13 June 2002
“The Kiwi dollar rose against most currencies, so goes the almost daily market report. And each time it does our future
prospects fall,” New Zealand First Leader, Winston Peters said.
“New Zealand’s economic performance has been poor since the mid 1980s even allowing for some good returns from the rural
sector in recent times. There is an expectation that the good times are over but there is no reason why that should be
the case. For too long we have seen a focus on the reduction of inflation and, for the most part, a mean-minded approach
to social spending.
“Success with inflation has come at a huge price. New Zealand’s real GDP growth rate (2001) was 1.8%. Average GDP volume
growth (from 1985 – 2001) was 2.0%. This compares unfavourably with the OECD average of 2.7%. Predicted growth of around
3%, while being described as ‘robust’ by the present government continues to lag behind predicted growth in other OECD
countries and is far below both our potential and our requirements.
“How do we fix it?
“The more flexible monetary policy prescription promoted by New Zealand First in 1996 contributed to a substantial
lowering of both exchange and interest rates and was a factor in the improved export returns recently seen.
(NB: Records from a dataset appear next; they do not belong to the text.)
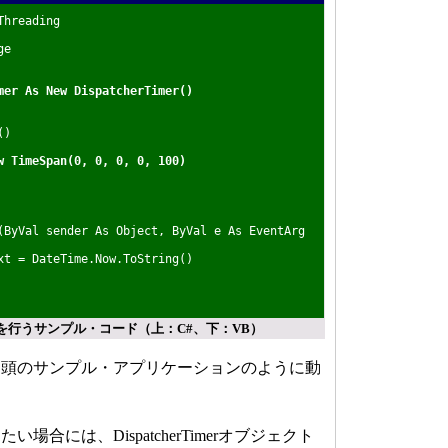
Threading
ge
mer As New DispatcherTimer()
()
w TimeSpan(0, 0, 0, 0, 100)
ByVal sender As Object, ByVal e As EventArg
 = DateTime.Now.ToString()
を行うサンプル・コード（上：C#、下：VB）
頭のサンプル・アプリケーションのように動
合には、DispatcherTimerオブジェクト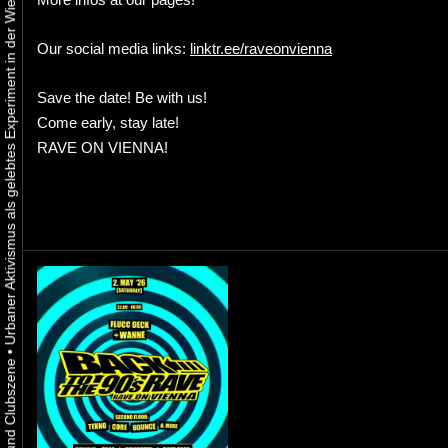
Urbaner Aktivismus als gelebtes Experiment in der Wiener Kunst-, Musik und Clubszene
Our social media links:
linktr.ee/raveonvienna
Save the date! Be with us!
Come early, stay late!
RAVE ON VIENNA!
•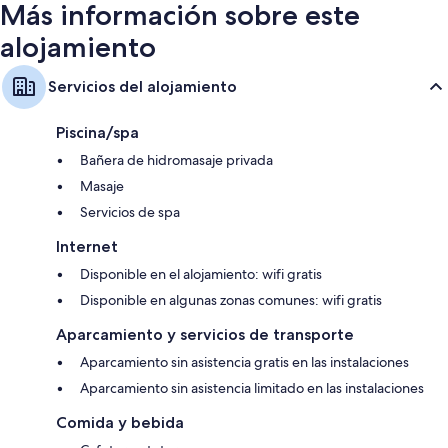
trabajar con ordenador portátil.
Más información sobre este
Además, otros de los servicios de los que disfrutarás en todas las
alojamiento
habitaciones incluyen:
Duchas y champú
Servicios del alojamiento
Patios privados, utensilios de cocina y hervidores eléctricos
Piscina/spa
Bañera de hidromasaje privada
Masaje
Servicios de spa
Internet
Disponible en el alojamiento: wifi gratis
Disponible en algunas zonas comunes: wifi gratis
Aparcamiento y servicios de transporte
Aparcamiento sin asistencia gratis en las instalaciones
Aparcamiento sin asistencia limitado en las instalaciones
Comida y bebida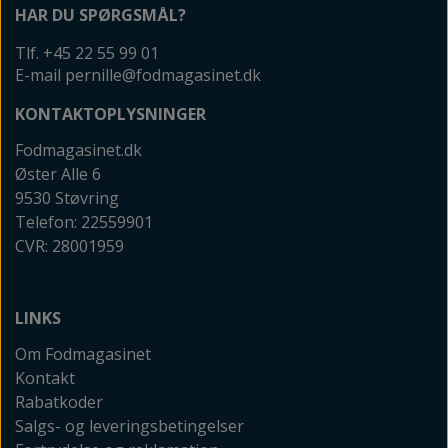
HAR DU SPØRGSMÅL?
Tlf. +45 22 55 99 01
E-mail pernille@fodmagasinet.dk
KONTAKTOPLYSNINGER
Fodmagasinet.dk
Øster Alle 6
9530 Støvring
Telefon: 22559901
CVR: 28001959
LINKS
Om Fodmagasinet
Kontakt
Rabatkoder
Salgs- og leveringsbetingelser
New Zealand
First will:
promote a balanced and flexible monetary policy of low exchange and interest rates conducive to real export and
employment growth, and amend the Reserve Bank Act and make export, growth, and employment objectives part of the policy
targets agreement between the new government and the Governor of the Reserve Bank.
“When our monetary policy focuses on growth and not just on inflation then we will have taken a major step towards
securing our export future,” Mr Peters said.